Policzyli kozice w Tatrach. Przyrodnicy wskazują dlaczego jest ich mniej
W Tatrach odnotowano spadek liczby kozic - tegoroczne liczenie wykazało ich o blisko 150 mniej niż rok temu. Przyrodnicy winią drapieżników i turystów. By wyjaśnić przyczyny, badacze rozpoczną analizy genetyczne.
Jak informuje Tatrzański Park Narodowy (TPN), zakończyło się doroczne jesienne liczenie kozic. Było przeprowadzone wspólnie ze stroną słowacką - Tatranským Národným Parkiem (TANAP). W całych Tatrach naliczono 805 kozic - 218 po stronie polskiej i 587 po słowackiej. Wśród nich było jedynie 69 młodych.
Blisko 150 kozic mniej niż rok temu. Dlaczego?
TPN przypomniał też, że podział na "kozice polskie" i "słowackie" jest sztuczny, gdyż znaczna część osobników przebywa w rejonie granicy państwowej i swobodnie ją przekracza. Z tego powodu liczenie prowadzone jest wspólnie ze stroną słowacką, a najistotniejszy jest wynik łączny dla całych Tatr. Porównując z rokiem ubiegłym, oba parki narodowe wskazują na spadek - w 2024 r. odnotowano łącznie w całych Tatrach 949 osobników. "Spadek liczebności całkowitej o 144 osobniki (z 949 do 805), odpowiada spadkowi o około 15,2 proc. w stosunku do zeszłego roku" - podaje TPN.
Przyrodnicy zwracają uwagę, że taka zmienność to część szerszego trendu. Ich zdaniem rosnący ruch turystyczny to jedna z głównych przyczyn tej spadkowej statystyki. "Fluktuacja w liczbach jest naturalna, ale obecne dane sugerują, że swoją rolę może odegrać izolacja genetyczna, ataki drapieżników, a także wzmożony ruch górski" - wskazuje przyczyny TANAP.
Drapieżnicy i rosnący ruch turystyczny
Przyrodnicy wspominają także w raporcie o rosnącej presji drapieżników - rysia, wilka i niedźwiedzia, a w przypadku młodych także orła przedniego czy kruków. "W ostatnich latach obserwujemy również postępującą sukcesję roślinności na dawnych halach; odradzająca się kosodrzewina zmniejsza areał otwartych terenów, które pełnią ważną funkcję żerowisk i miejsc odpoczynku kozic" - pisze TPN.

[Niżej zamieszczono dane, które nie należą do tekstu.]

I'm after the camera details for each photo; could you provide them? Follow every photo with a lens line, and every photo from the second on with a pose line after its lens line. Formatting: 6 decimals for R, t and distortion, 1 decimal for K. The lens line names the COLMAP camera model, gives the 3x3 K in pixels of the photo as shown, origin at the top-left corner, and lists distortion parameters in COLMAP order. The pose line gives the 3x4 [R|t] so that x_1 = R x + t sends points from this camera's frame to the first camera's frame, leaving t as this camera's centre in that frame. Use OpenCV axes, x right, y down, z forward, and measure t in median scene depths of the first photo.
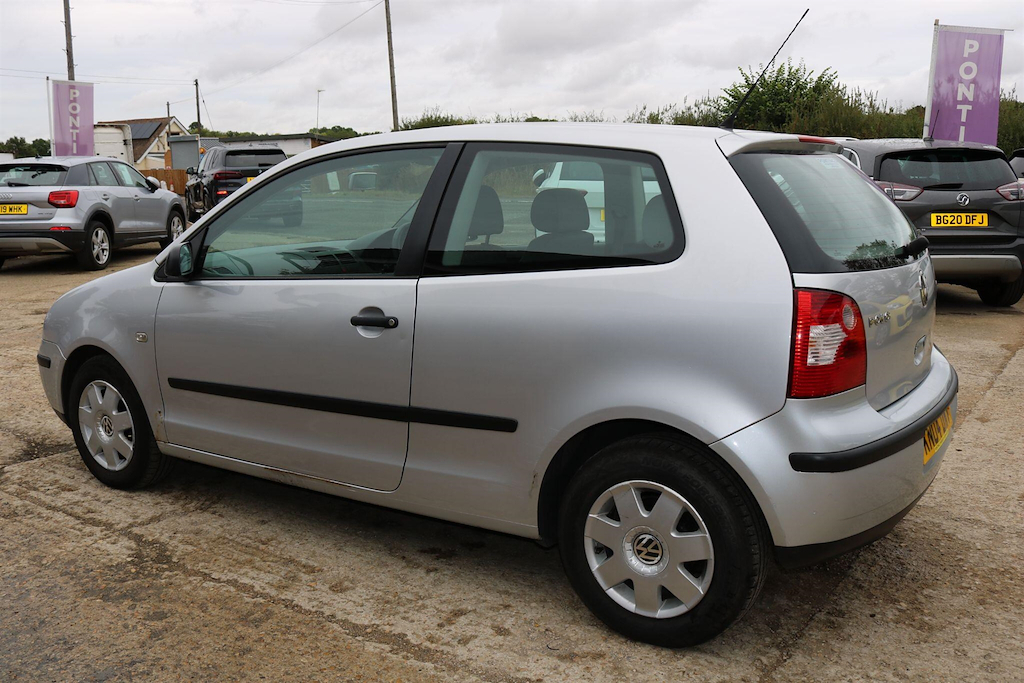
lens RADIAL K [[964.6, 0, 504.6], [0, 964.6, 335.6], [0, 0, 1]] dist [-0.145921, 0.144088]
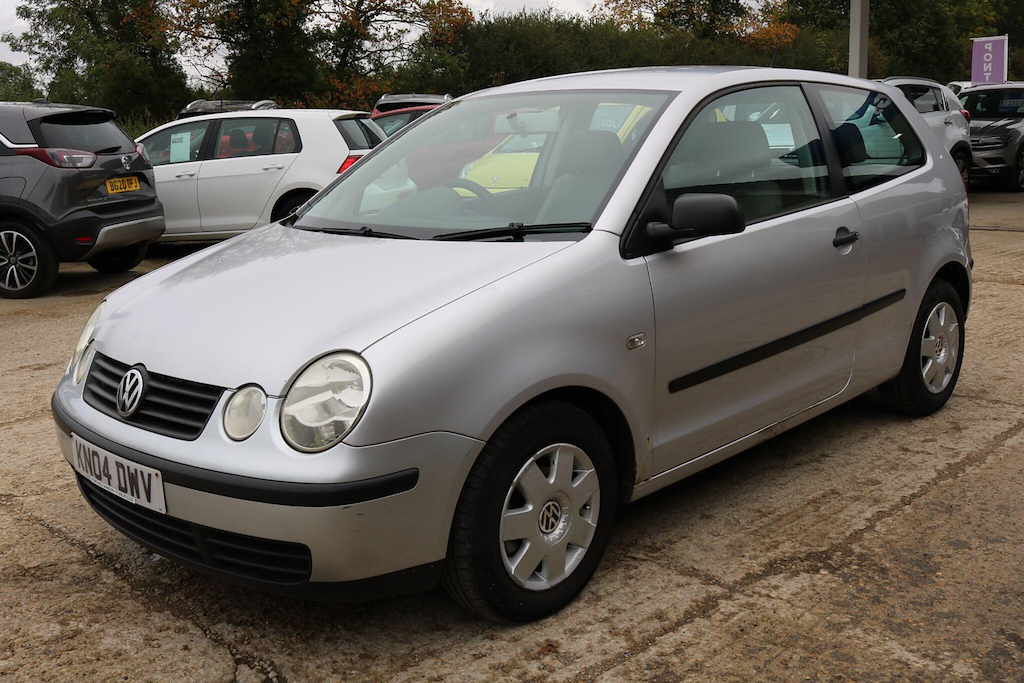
lens RADIAL K [[1066.8, 0, 512.0], [0, 1066.8, 341.5], [0, 0, 1]] dist [-0.094550, 0.051925]
pose [[0.179536, -0.197298, 0.963764, -1.221628], [0.195836, 0.967242, 0.161528, -0.150710], [-0.964062, 0.159739, 0.212293, 0.976770]]
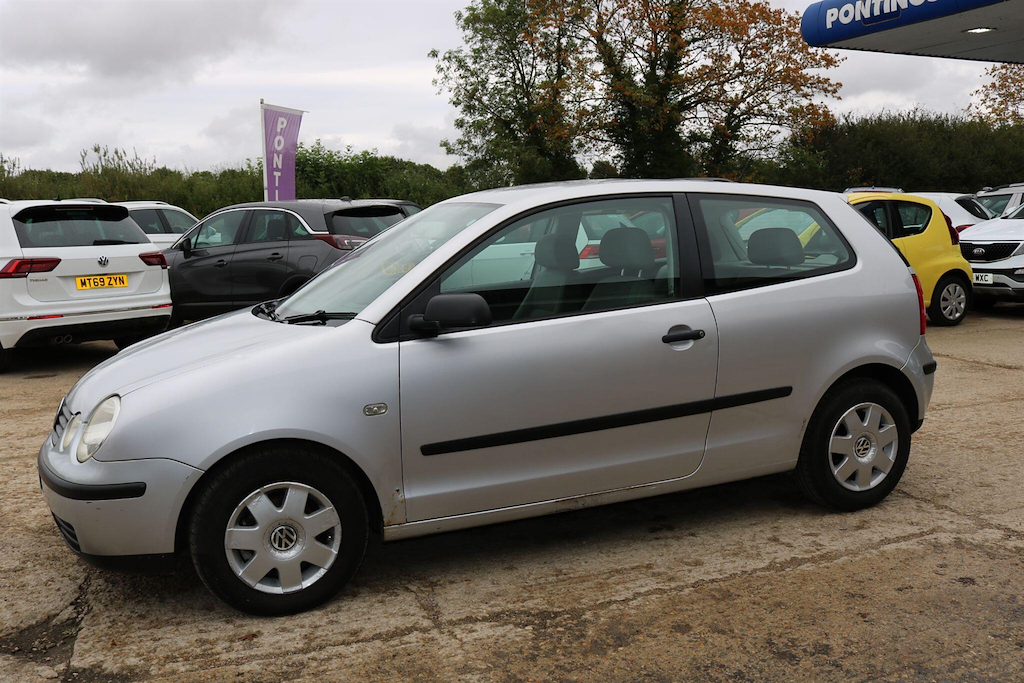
lens RADIAL K [[939.2, 0, 513.0], [0, 939.2, 330.6], [0, 0, 1]] dist [-0.144204, 0.123329]
pose [[0.563180, -0.105030, 0.819632, -1.063341], [0.164742, 0.986249, 0.013185, -0.063368], [-0.809746, 0.127603, 0.572738, 0.424847]]
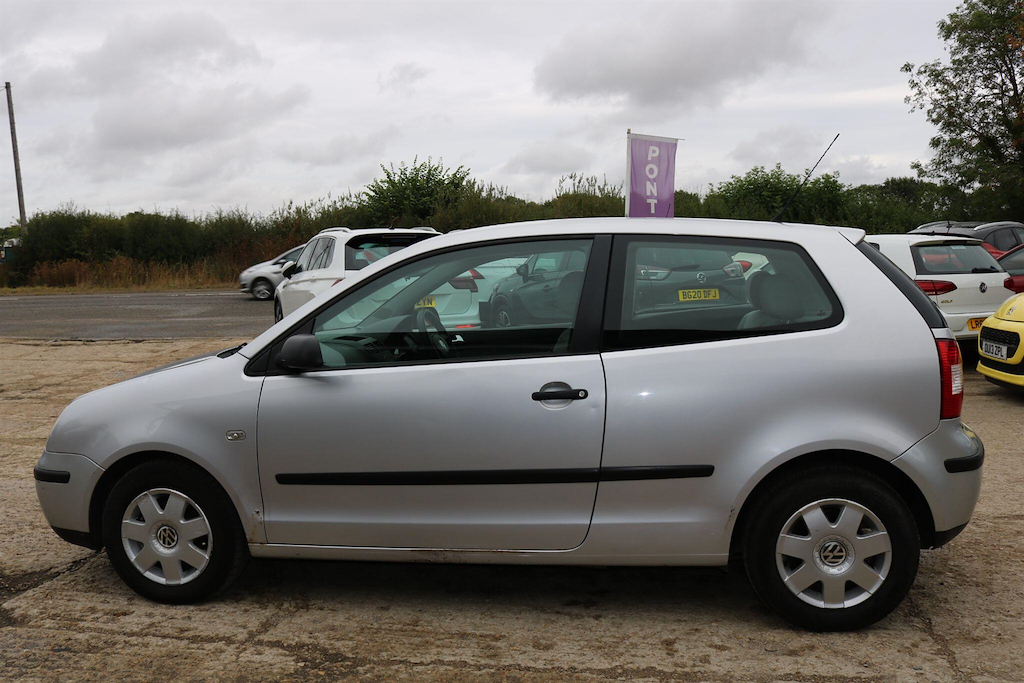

Wpływ może też mieć "zimowa antropopresja, w tym płoszenie zwierząt w okresie największej wrażliwości energetycznej" - jak podają autorzy raportu, co jest spójne z apelami Tatrzańskiego Parku Narodowego, by nie poruszać się po zmroku po górach, szczególnie od 1 marca do 30 listopada, gdy zwierzęta są najbardziej osłabione i najmniej odporne, a ludzkie działania mogą je płoszyć i zmuszać do ucieczki, co zabiera im energię potrzebną do przetrwania.
Badania genetyczne i nowe projekty
Władze TANAP-u podjęły decyzję o zbadaniu tych aspektów w kontekście transgranicznego programu badawczego. "Wierzymy, że przygotowany program transgraniczny przyniesie odpowiedzi na wiele pytań i przeniesie naszą wiedzę na temat kozic i świstaków na zupełnie nowy poziom" - powiedział Michal Babnič, dyrektor administracji TANAP.
W ramach inicjatywy będzie realizowany program Interreg Polska-Słowacja "Ochrona wspólnych endemitów". Zakłada on dokładną analizę genetyczną, ocenę zdrowia oraz monitorowanie gatunków. Celem jest lepsze zrozumienie i ochrona populacji kozic oraz świstaków.
Historia i znaczenie liczenia kozic
Regularne liczenie kozic w Tatrach odbywa się od 1954 r., a we współpracy ze słowackim TANAP-em od 1959 r. Kozice są liczone dwa razy w roku: wiosną i jesienią. Pod koniec XX wieku liczba kozic drastycznie spadła, jednak w 2007 r. nastąpił ich gwałtowny wzrost. Obecne badania mają na celu ustabilizowanie liczebności tych zwierząt oraz zidentyfikowanie długoterminowych trendów w ich populacji.